Sim City Accessories (Action 16 Premier) Review | Amiga Power - Everygamegoing

Amiga Power

Sim City Accessories
By Action 16 Premier
Amiga 500

Published in Amiga Power #16

Sim City Accessories

Why? Quite a poignant question, that. I put it to Bristol City Council after every roundabout in the city was replaced overnight by a set of traffic lights. It also begged to be asked when blue Smarties appeared, consigning years of tradition to the dustbin for no obvious reason. And every time they change the Blue Peter signature tune, 'why?' is the word that forms on the lips of the nation.

And I'm afraid that, despite employing my powers of investigative journalism to their full, the reasoning behind these three pieces of software remains a mystery. Let's look at the Architecture disks first. They each offer three alternative sets of architecture. There's 21st Century USA, 22nd Century Europe and Moon Base on the first disk, and Ancient Asia, Medieval Times and Wild West on the second. They sound like fun. But all they actually do is change the graphics your copy of Sim City uses to display cities. (And only after endless pratting about with installation programs and blank disks!)

Stadiums turn into rodeos or low-gravity sports complexes, airports turn into castles of space ports, and so on. An interesting exercise, but a pointless and slightly sad one. It's a bit like buying a plastic spoiler and some fog lamps for your Ford Escort 1.3 Popular in the hope that they'll make it go faster.

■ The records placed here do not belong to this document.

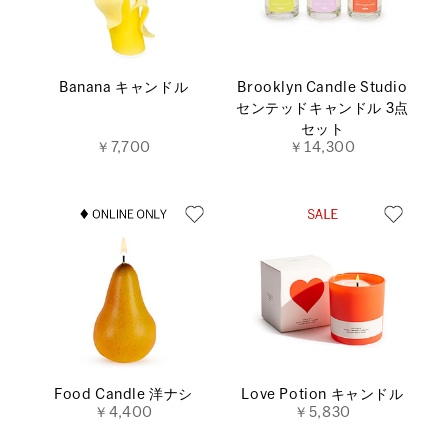
Banana キャンドル
Brooklyn Candle Studio
センテッドキャンドル 3点
セット
￥7,700
￥14,300
Food Candle 洋ナシ
Love Potion キャンドル
￥4,400
￥5,830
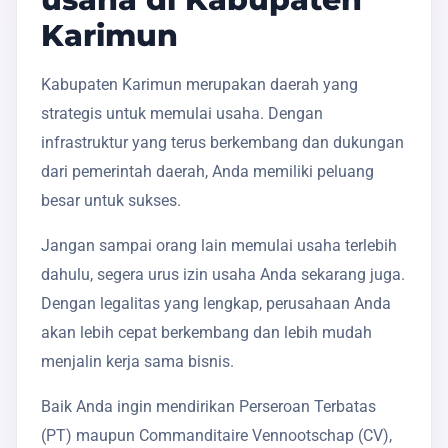
Karimun
Kabupaten Karimun merupakan daerah yang
strategis untuk memulai usaha. Dengan
infrastruktur yang terus berkembang dan dukungan
dari pemerintah daerah, Anda memiliki peluang
besar untuk sukses.
Jangan sampai orang lain memulai usaha terlebih
dahulu, segera urus izin usaha Anda sekarang juga.
Dengan legalitas yang lengkap, perusahaan Anda
akan lebih cepat berkembang dan lebih mudah
menjalin kerja sama bisnis.
Baik Anda ingin mendirikan Perseroan Terbatas
(PT) maupun Commanditaire Vennootschap (CV),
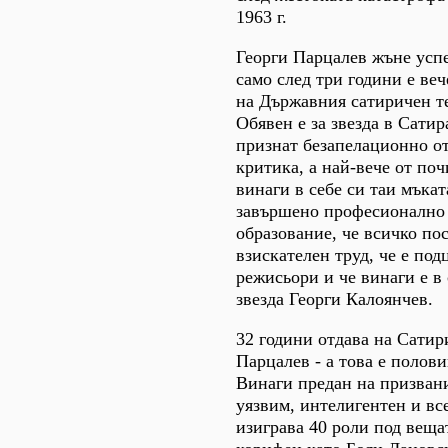
1963 г.
Георги Парцалев жъне успе
само след три години е веч
на Държавния сатиричен т
Обявен е за звезда в Сатира
признат безапелационно от
критика, а най-вече от поч
винаги в себе си таи мъкат
завършено професионално 
образование, че всичко пос
взискателен труд, че е под
режисьори и че винаги е в 
звезда Георги Калоянчев.
32 години отдава на Сатир
Парцалев - а това е полов
Винаги предан на призвани
уязвим, интелигентен и вс
изиграва 40 роли под веща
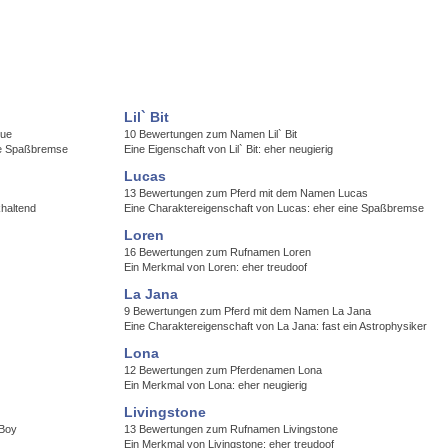
Lil` Bit
que
10 Bewertungen zum Namen Lil` Bit
ne Spaßbremse
Eine Eigenschaft von Lil` Bit: eher neugierig
Lucas
13 Bewertungen zum Pferd mit dem Namen Lucas
khaltend
Eine Charaktereigenschaft von Lucas: eher eine Spaßbremse
Loren
16 Bewertungen zum Rufnamen Loren
Ein Merkmal von Loren: eher treudoof
La Jana
9 Bewertungen zum Pferd mit dem Namen La Jana
Eine Charaktereigenschaft von La Jana: fast ein Astrophysiker
Lona
12 Bewertungen zum Pferdenamen Lona
Ein Merkmal von Lona: eher neugierig
Livingstone
 Boy
13 Bewertungen zum Rufnamen Livingstone
Ein Merkmal von Livingstone: eher treudoof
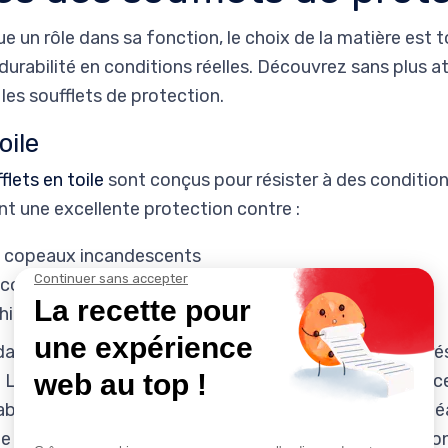
ue un rôle dans sa fonction, le choix de la matière est t
urabilité en conditions réelles. Découvrez sans plus at
les soufflets de protection.
oile
flets en toile
sont conçus pour résister à des condition
nt une excellente protection contre :
les copeaux incandescents
alcools, acides et bases
hirements, et l’abrasion
dans des environnements industriels exigeants où la r
. La composition de la toile détermine ses performance
’abrasion et aux fortes températures, le
Nomex
est idé
e le
polyester
, plus économique, convient aux envir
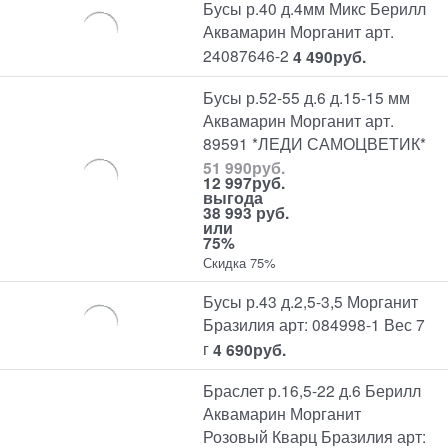
Бусы р.40 д.4мм Микс Берилл
Аквамарин Морганит арт.
24087646-2
4 490
руб.
Бусы р.52-55 д.6 д.15-15 мм
Аквамарин Морганит арт.
89591 *ЛЕДИ САМОЦВЕТИК*
51 990
руб.
12 997
руб.
выгода
38 993 руб.
или
75%
Скидка 75%
Бусы р.43 д.2,5-3,5 Морганит
Бразилия арт: 084998-1 Вес 7
г
4 690
руб.
Браслет р.16,5-22 д.6 Берилл
Аквамарин Морганит
Розовый Кварц Бразилия арт:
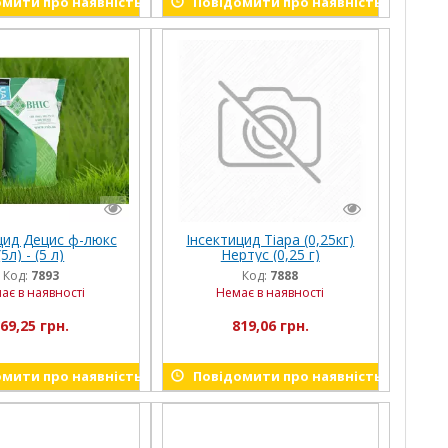
мити про наявність
Повідомити про наявність
цид Децис ф-люкс
Інсектицид Тіара (0,25кг)
(5л) - (5 л)
Нертус (0,25 г)
Код:
7893
Код:
7888
ає в наявності
Немає в наявності
69,25 грн.
819,06 грн.
мити про наявність
Повідомити про наявність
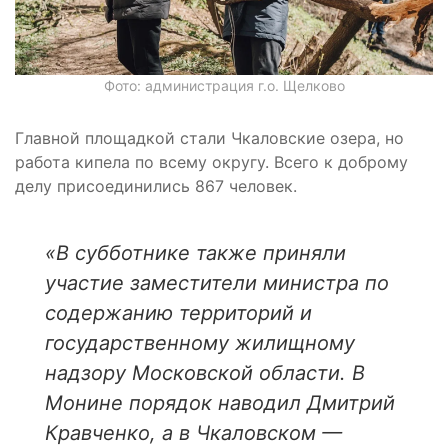
Фото: администрация г.о. Щелково
Главной площадкой стали Чкаловские озера, но
работа кипела по всему округу. Всего к доброму
делу присоединились 867 человек.
«В субботнике также приняли
участие заместители министра по
содержанию территорий и
государственному жилищному
надзору Московской области. В
Монине порядок наводил Дмитрий
Кравченко, а в Чкаловском —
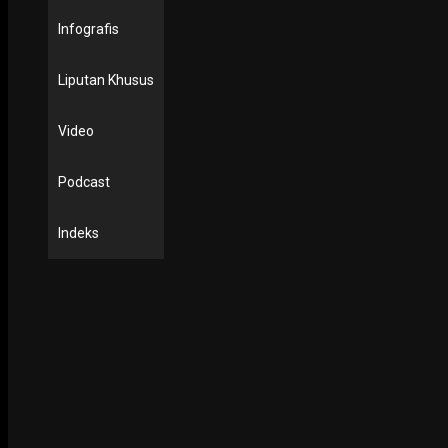
Infografis
Liputan Khusus
Video
Podcast
Indeks
PODCAST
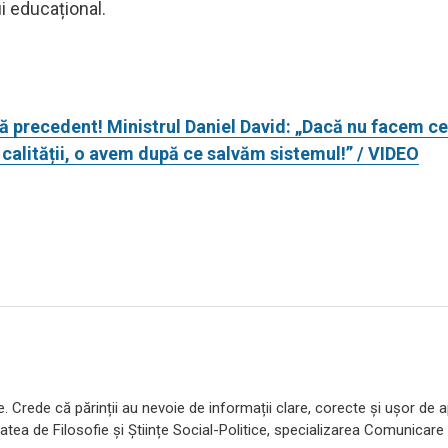
i educațional.
ă precedent! Ministrul Daniel David: „Dacă nu facem ce
alității, o avem după ce salvăm sistemul!” / VIDEO
e. Crede că părinții au nevoie de informații clare, corecte și ușor de ap
atea de Filosofie și Științe Social-Politice, specializarea Comunicare ș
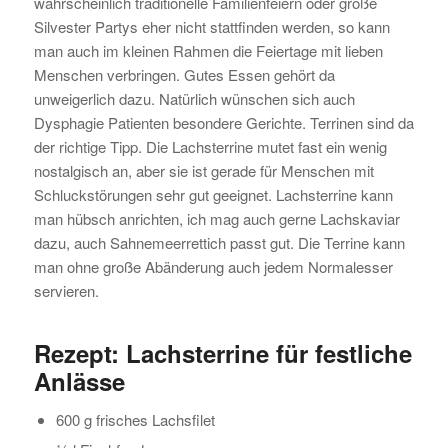
wahrscheinlich traditionelle Familienfeiern oder große
Silvester Partys eher nicht stattfinden werden, so kann
man auch im kleinen Rahmen die Feiertage mit lieben
Menschen verbringen. Gutes Essen gehört da
unweigerlich dazu. Natürlich wünschen sich auch
Dysphagie Patienten besondere Gerichte. Terrinen sind da
der richtige Tipp. Die Lachsterrine mutet fast ein wenig
nostalgisch an, aber sie ist gerade für Menschen mit
Schluckstörungen sehr gut geeignet. Lachsterrine kann
man hübsch anrichten, ich mag auch gerne Lachskaviar
dazu, auch Sahnemeerrettich passt gut. Die Terrine kann
man ohne große Abänderung auch jedem Normalesser
servieren.
Rezept: Lachsterrine für festliche
Anlässe
600 g frisches Lachsfilet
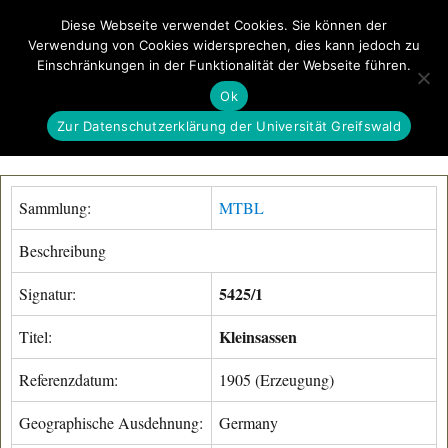
Diese Webseite verwendet Cookies. Sie können der
Verwendung von Cookies widersprechen, dies kann jedoch zu
GeoGREIF
Einschränkungen in der Funktionalität der Webseite führen.
MENÜ
Ok
Zur Datenschutzerklärung der Universität Greifswald
Sammlung:
MTBL
Beschreibung
5425/1
Signatur:
Kleinsassen
Titel:
Referenzdatum:
1905 (Erzeugung)
Geographische Ausdehnung:
Germany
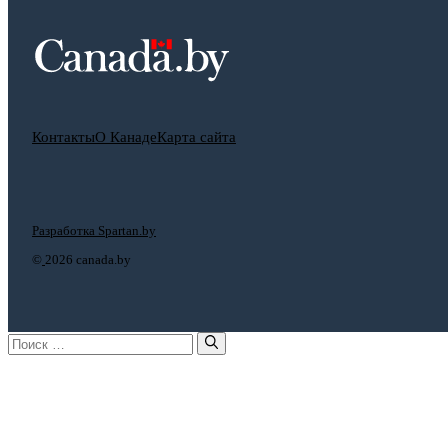
Контакты
О Канаде
Карта сайта
Разработка Spartan.by
©
2026 canada.by
Поиск:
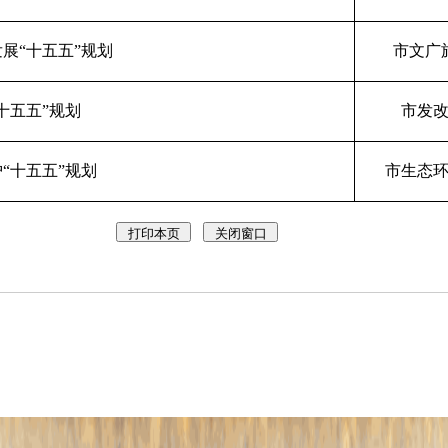
发展
“十五五”规划
市文广
“十五五”规划
市发
护
“十五五”规划
市生态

And what of the Terrain Editor? Isn't Sim City already an 'editor'? Surely that's the whole point? Well, yes. So what the Terrain Editor does is let you handle the process that takes palce while Sim City is displaying the "Terraforming" message. That is, designing the layout of the land, sea and trees that your city will be built on. So you could, if you like, reproduce your favourite piece of coastline (those fjords around Norway, perhaps). You could write your name in trees. And, er, that's it. At £7.99 for all three, die-hard Sim City fans might conceivably be tempted, especially for the collection of demo cities supplied on the Editor disk. But a tenner each? Nope, it seems that, unless you've exhausted Halford's selection of Escort add-ons, or you make a bit of a gaffe and assume you're holding a copy of Sim City itself (which could easily be done - the packaging is very deceptive), you'd have to be stark, staring bonkers to buy any of these.

The Bottom Line

The Terrain Editor might be good for a few minutes playing around, but that's it. These are trying to milk a game for more than it's worth.